Friends, if you only take one piece of advice from me, let it be this: Never put your faith in or give a moment’s credence to this empty concept we call “luck.” No such thing exits. It’s an empty term. It’s a hollow word that humans devised to explain things they could not control or understand. There is no mystical force that smiles on rabbits’ feet, frowns on broken mirrors and collects in the hollow of horseshoes. There is no entity that can be quantified and accumulated by pinches of salt, knocks on wood or the avoidance of dark felines. There is only drive and motivation. There is only choice and responsibility. There is only performance and execution.

I fully expected a man like Callahan to know this, even when giving the standard coach-speak spiel about what it takes to win a championship.

The problem is when “luck” becomes a crutch.
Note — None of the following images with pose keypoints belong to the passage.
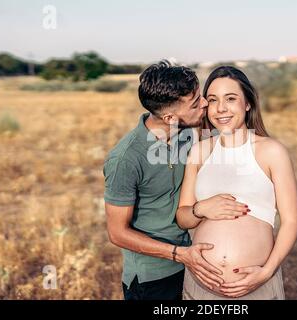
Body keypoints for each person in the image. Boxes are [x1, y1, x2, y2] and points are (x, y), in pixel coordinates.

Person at [103, 61, 247, 300]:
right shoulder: (126, 159)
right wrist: (180, 254)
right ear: (170, 117)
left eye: (201, 96)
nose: (204, 104)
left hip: (197, 263)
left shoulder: (188, 133)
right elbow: (117, 233)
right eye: (195, 103)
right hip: (153, 279)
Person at [176, 66, 297, 299]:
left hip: (256, 286)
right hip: (200, 286)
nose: (221, 108)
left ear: (247, 103)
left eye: (230, 99)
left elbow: (292, 220)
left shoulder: (271, 151)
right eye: (212, 100)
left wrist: (266, 272)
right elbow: (183, 218)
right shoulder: (199, 152)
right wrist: (201, 208)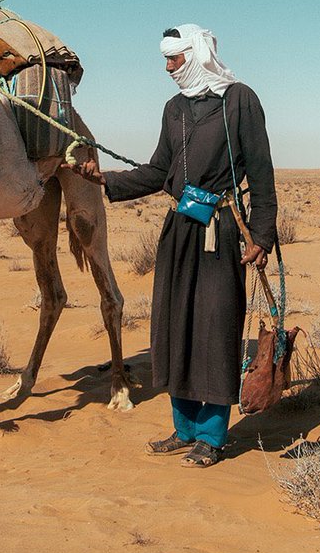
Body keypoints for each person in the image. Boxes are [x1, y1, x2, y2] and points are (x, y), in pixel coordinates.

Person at [68, 24, 278, 467]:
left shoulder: (239, 100)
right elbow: (159, 169)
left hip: (219, 232)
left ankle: (212, 435)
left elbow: (261, 172)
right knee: (175, 325)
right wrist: (106, 179)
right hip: (179, 230)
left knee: (216, 329)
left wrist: (262, 236)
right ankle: (183, 429)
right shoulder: (173, 109)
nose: (167, 68)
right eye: (165, 60)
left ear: (197, 54)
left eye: (174, 58)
Quarterback getting beat up? Bad luck on that blindside hit (No, protection broke down). Running back fumbled? Bad luck on that other player’s knee hitting the ball (No, he should have held on tighter). The opponent kicks the ball to send the game into overtime? Bad luck on a galactic scale (No, the founding fathers of your university should not have signed a deal with the devil or whatever they did that keeps causing these unholy things to happen on your cursed field).

Certainly we must have a word for that nothing we call “luck,” and that word has to be easy to say, as evidenced by the fact that I simply cannot convince Mrs. The Red to replace “lucky” with “fortunate and beneficial happenstance” or even “pleasant coincidence” in our household, try as I might.

Though it looked nightmarish early in fall camp, it is very good—and unexpected—that injuries have not been devastating. But don’t credit the fact that you wore your lucky jersey every day to work to do your part for the team. Don’t think for a second that no torn ACLs was simply due to the capriciousness of fate. If Dailey goes down, don’t blame bad luck. Blaming luck—or any other uncontrollable intangible—is weakness. A team that finds a solution despite injuries, despite bad officiating, despite weather, and especially despite things that do qualify as unforeseeable misfortunes, that is a team that earns its success.

However, the coaches can’t hold the players’ hands all day. If a freak training-parachute accident can cause a (thankfully temporary) ankle injury for Lydon Murtha, one would have to think that it’s at least as possible for a socket wrench to fall from the new stadium addition frame, bounce off of scaffolding four times, carom off the foreman’s hardhat once, deflect off a passing skid loader’s bucket, bounce twice on the sidewalk and wedge itself into the front bicycle spokes of a passing biker, lodge into the front fork, flipping the rider, Joe Dailey, face-first into an elm. Therefore, the obvious logical precaution to take is to cut down all the trees on campus to protect our chances at Kansas State. Given the QB situation, certainly it is no small comfort that Beau Davis has occasionally found a rhythm with the receivers, but he’s still so slight of build that he makes Wil Wheaton look like Hellboy. All in all, many of the number ones aren’t established yet, and the two-deep listing is a roster version of Whack-a-Mole.

But this staff should know a little about protecting a QB; after all, that’s the name of the game in the NFL. Pro teams can only afford to bankroll one starter-caliber signal caller, and we’ve seen what usually happens to the team when that guy goes down. So NU fans should at least rest a little easier knowing that Joe Dailey has a head coach who has spent the last few years protecting an aging, decrepit, fragile, quarterback on his previous team. An aging, decrepit, fragile, formerly curly-haired quarterback. Who wears number 12. And was the league leader in passing under Callahan.

But luck won’t help the Huskers any more than it will save the Leathernecks. Lucklessness is a very good thing. No pretenses, no crutches, no excuses. Time to earn it.